-- Exercise prompt --
Repeat the records exactly, minus the pictures.

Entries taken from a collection
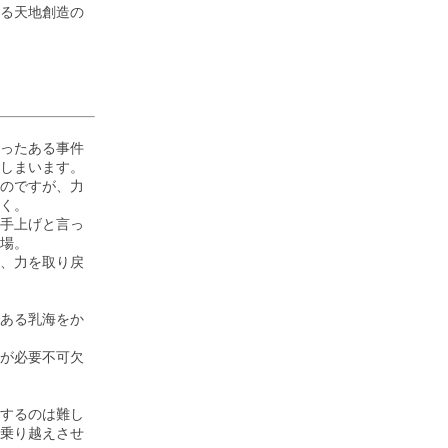
る天地創造の
ったある事件
しまいます。
のですが、力
く。
手上げと言っ
場。
、力を取り戻
ある乳海をか
が必要不可欠
するのは難し
乗り越えさせ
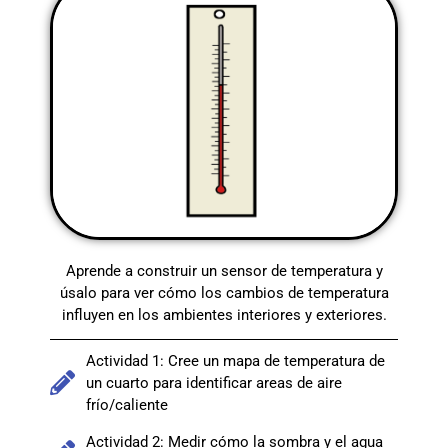
Aprende a construir un sensor de temperatura y
úsalo para ver cómo los cambios de temperatura
influyen en los ambientes interiores y exteriores.
Actividad 1: Cree un mapa de temperatura de
un cuarto para identificar areas de aire
frío/caliente
Actividad 2: Medir cómo la sombra y el agua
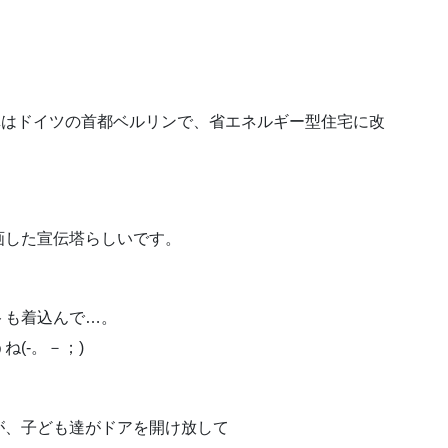
真はドイツの首都ベルリンで、省エネルギー型住宅に改
画した宣伝塔らしいです。
トも着込んで…。
(-。－；)
が、子ども達がドアを開け放して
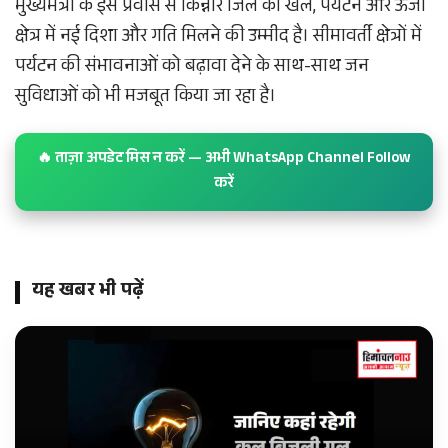
मुख्यमंत्री के इस प्रवास से किन्नौर जिले को खेल, पर्यटन और ऊर्जा
क्षेत्र में नई दिशा और गति मिलने की उम्मीद है। सीमावर्ती क्षेत्रों में
पर्यटन की संभावनाओं को बढ़ावा देने के साथ-साथ जन
सुविधाओं को भी मजबूत किया जा रहा है।
🔥 ताज़ा अपडेट मिस न करें — अभी WhatsApp Channel Follow
करें
यह खबर भी पढ़ें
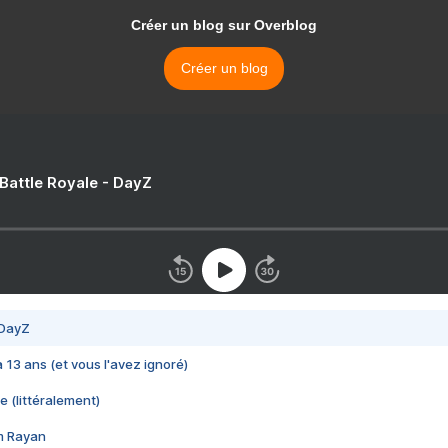
Créer un blog sur Overblog
Créer un blog
 Battle Royale - DayZ
 DayZ
 a 13 ans (et vous l'avez ignoré)
e (littéralement)
im Rayan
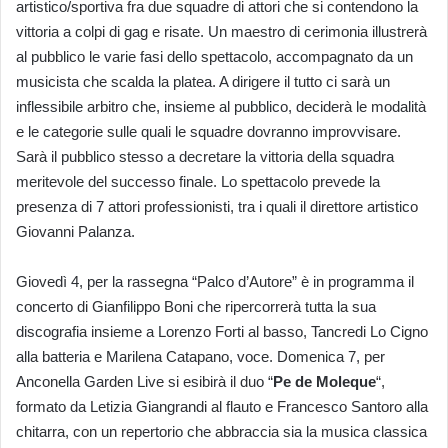
artistico/sportiva fra due squadre di attori che si contendono la
vittoria a colpi di gag e risate. Un maestro di cerimonia illustrerà
al pubblico le varie fasi dello spettacolo, accompagnato da un
musicista che scalda la platea. A dirigere il tutto ci sarà un
inflessibile arbitro che, insieme al pubblico, deciderà le modalità
e le categorie sulle quali le squadre dovranno improvvisare.
Sarà il pubblico stesso a decretare la vittoria della squadra
meritevole del successo finale. Lo spettacolo prevede la
presenza di 7 attori professionisti, tra i quali il direttore artistico
Giovanni Palanza.
Giovedì 4, per la rassegna “Palco d’Autore” è in programma il
concerto di Gianfilippo Boni che ripercorrerà tutta la sua
discografia insieme a Lorenzo Forti al basso, Tancredi Lo Cigno
alla batteria e Marilena Catapano, voce. Domenica 7, per
Anconella Garden Live si esibirà il duo “
Pe de
Moleque
“,
formato da Letizia Giangrandi al flauto e Francesco Santoro alla
chitarra, con un repertorio che abbraccia sia la musica classica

-- Output of the task --
る天地創造の
ったある事件
しまいます。
のですが、力
く。
手上げと言っ
場。
、力を取り戻
ある乳海をか
が必要不可欠
するのは難し
乗り越えさせ
Aprende a construir un sensor de temperatura y
úsalo para ver cómo los cambios de temperatura
influyen en los ambientes interiores y exteriores.
Actividad 1: Cree un mapa de temperatura de
un cuarto para identificar areas de aire
frío/caliente
Actividad 2: Medir cómo la sombra y el agua
真はドイツの首都ベルリンで、省エネルギー型住宅に改
画した宣伝塔らしいです。
トも着込んで…。
(-。－；)
が、子ども達がドアを開け放して
मुख्यमंत्री के इस प्रवास से किन्नौर जिले को खेल, पर्यटन और ऊर्जा
क्षेत्र में नई दिशा और गति मिलने की उम्मीद है। सीमावर्ती क्षेत्रों में
पर्यटन की संभावनाओं को बढ़ावा देने के साथ-साथ जन
सुविधाओं को भी मजबूत किया जा रहा है।
🔥 ताज़ा अपडेट मिस न करें — अभी WhatsApp Channel Follow
करें
यह खबर भी पढ़ें
Créer un blog sur Overblog
Créer un blog
 Battle Royale - DayZ
 DayZ
 a 13 ans (et vous l'avez ignoré)
e (littéralement)
im Rayan
artistico/sportiva fra due squadre di attori che si contendono la
vittoria a colpi di gag e risate. Un maestro di cerimonia illustrerà
al pubblico le varie fasi dello spettacolo, accompagnato da un
musicista che scalda la platea. A dirigere il tutto ci sarà un
inflessibile arbitro che, insieme al pubblico, deciderà le modalità
e le categorie sulle quali le squadre dovranno improvvisare.
Sarà il pubblico stesso a decretare la vittoria della squadra
meritevole del successo finale. Lo spettacolo prevede la
presenza di 7 attori professionisti, tra i quali il direttore artistico
Giovanni Palanza.
Giovedì 4, per la rassegna “Palco d’Autore” è in programma il
concerto di Gianfilippo Boni che ripercorrerà tutta la sua
discografia insieme a Lorenzo Forti al basso, Tancredi Lo Cigno
alla batteria e Marilena Catapano, voce. Domenica 7, per
Anconella Garden Live si esibirà il duo “
Pe de
Moleque
“,
formato da Letizia Giangrandi al flauto e Francesco Santoro alla
chitarra, con un repertorio che abbraccia sia la musica classica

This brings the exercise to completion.